Records supplied:
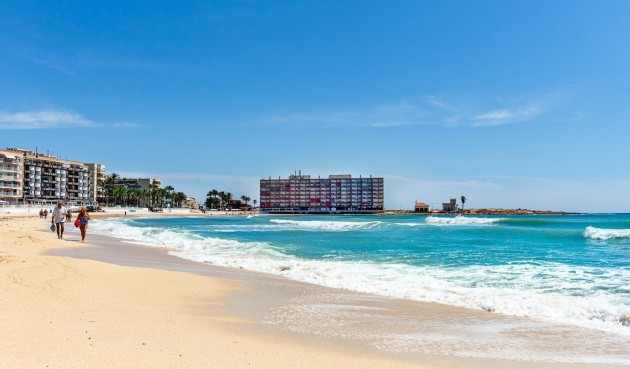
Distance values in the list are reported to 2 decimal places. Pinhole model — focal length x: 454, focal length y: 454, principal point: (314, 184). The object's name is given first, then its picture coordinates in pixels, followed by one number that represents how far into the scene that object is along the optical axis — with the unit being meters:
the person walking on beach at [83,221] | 21.01
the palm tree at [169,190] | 173.43
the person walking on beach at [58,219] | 21.67
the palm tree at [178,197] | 193.25
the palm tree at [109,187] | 152.38
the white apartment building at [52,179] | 115.06
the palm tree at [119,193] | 150.25
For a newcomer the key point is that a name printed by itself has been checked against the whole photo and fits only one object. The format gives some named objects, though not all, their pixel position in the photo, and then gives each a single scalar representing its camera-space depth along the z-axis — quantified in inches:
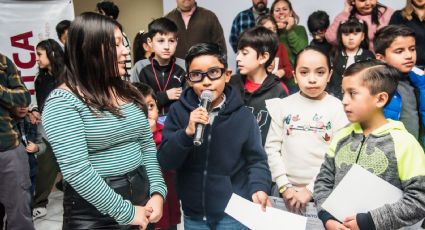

Exercise goal: Find the line containing "the white apartment" in the records above and restate it, and each line after it through the end, word for word, dropping the pictures.

Response area:
the white apartment building at [52,179] | 115.06
the palm tree at [119,193] | 150.25
For a newcomer the key point is that a name printed by itself has been checked against the whole photo and fits only one object. The format gives some named objects, though not all, their pixel position in the photo, and then gives each a single scalar representing its camera-space depth along the z-axis — quantified in inches:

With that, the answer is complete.